A number of U.S. Army offices and project centers operate at Selfridge, an extension of the work performed by several commands at the Detroit Arsenal in nearby Warren, Mich. Among the projects conducted at the base today is ongoing work to test seats and seating configurations to help keep Soldiers safe in a variety of military vehicles.

Earlier this year, the Air Force wrapped up the local portion of prototype testing for an aircraft defense system that is being developed for KC-135 Stratotanker aircraft. Selfridge maintenance personnel spent several months installing and troubleshooting the new prototype system, which is still under review. Over the past decade, other Air Force tests at Selfridge have revolved around a variety of alternative fuel options for ground vehicles, including some focused on determining how such options fare during cold weather operations.
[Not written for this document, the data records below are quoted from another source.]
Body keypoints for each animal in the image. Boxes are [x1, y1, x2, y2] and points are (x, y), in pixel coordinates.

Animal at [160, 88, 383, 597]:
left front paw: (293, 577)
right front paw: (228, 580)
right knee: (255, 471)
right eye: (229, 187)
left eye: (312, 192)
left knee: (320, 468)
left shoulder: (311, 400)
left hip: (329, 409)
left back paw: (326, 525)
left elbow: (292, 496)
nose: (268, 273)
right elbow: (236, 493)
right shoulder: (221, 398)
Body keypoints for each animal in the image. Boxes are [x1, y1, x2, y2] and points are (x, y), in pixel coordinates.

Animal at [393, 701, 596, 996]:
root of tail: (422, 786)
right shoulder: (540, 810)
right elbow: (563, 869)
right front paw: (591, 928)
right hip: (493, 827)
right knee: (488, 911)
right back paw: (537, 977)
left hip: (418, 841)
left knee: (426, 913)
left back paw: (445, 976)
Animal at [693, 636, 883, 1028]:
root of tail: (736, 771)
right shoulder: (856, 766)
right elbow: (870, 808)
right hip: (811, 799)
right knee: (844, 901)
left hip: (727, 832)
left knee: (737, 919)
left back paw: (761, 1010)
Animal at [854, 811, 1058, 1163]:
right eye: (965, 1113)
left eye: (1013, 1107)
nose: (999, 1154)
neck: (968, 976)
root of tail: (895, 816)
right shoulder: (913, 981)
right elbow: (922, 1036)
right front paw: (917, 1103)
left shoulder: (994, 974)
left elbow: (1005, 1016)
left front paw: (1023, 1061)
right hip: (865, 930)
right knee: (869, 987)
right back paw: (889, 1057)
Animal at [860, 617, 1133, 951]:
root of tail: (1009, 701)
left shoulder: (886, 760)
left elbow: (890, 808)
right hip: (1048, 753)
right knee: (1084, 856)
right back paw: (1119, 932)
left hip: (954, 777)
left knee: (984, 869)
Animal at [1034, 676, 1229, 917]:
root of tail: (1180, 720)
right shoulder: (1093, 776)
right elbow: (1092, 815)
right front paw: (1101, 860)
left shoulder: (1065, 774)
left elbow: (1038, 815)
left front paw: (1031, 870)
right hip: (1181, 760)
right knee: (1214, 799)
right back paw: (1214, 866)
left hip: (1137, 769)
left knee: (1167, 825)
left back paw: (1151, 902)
"I believe one of the greatest assets we offer to the Air Force and to the nation is a mix of highly-skilled full-time and traditional Air National Guard Airmen," said Col. Michael Thomas, commander of the 127th Wing. "Many of our Airmen work full time in technical positions in the auto industry or related fields. They bring that expertise with them when they put the uniform on one weekend a month. When you couple that with the technical knowledge of our Airmen who work full time on our aircraft, we have a knowledgeable workforce that is second to none."

Among the earliest achievements at the Selfridge was the shattering of air speed records recording flights in excess of 220 miles per hour - a jump of about 20 percent - during flights at a series of 1922 air races at the field. Those high-speed flights also brought an awareness of a need for an enclosed cockpit to better protect the pilot from wind and extreme cold at altitude.

Comprised of approximately 1,600 personnel and flying both the A-10 Thunderbolt II and the KC-135 Stratotanker, the 127th Wing supports Air Mobility Command, Air Combat Command and Air Force Special Operation Command by providing highly-skilled Airmen to missions domestically and overseas. The 127th Wing is the host unit at Selfridge Air National Guard Base, which marked its 95th year of continuous military air operations in 2012.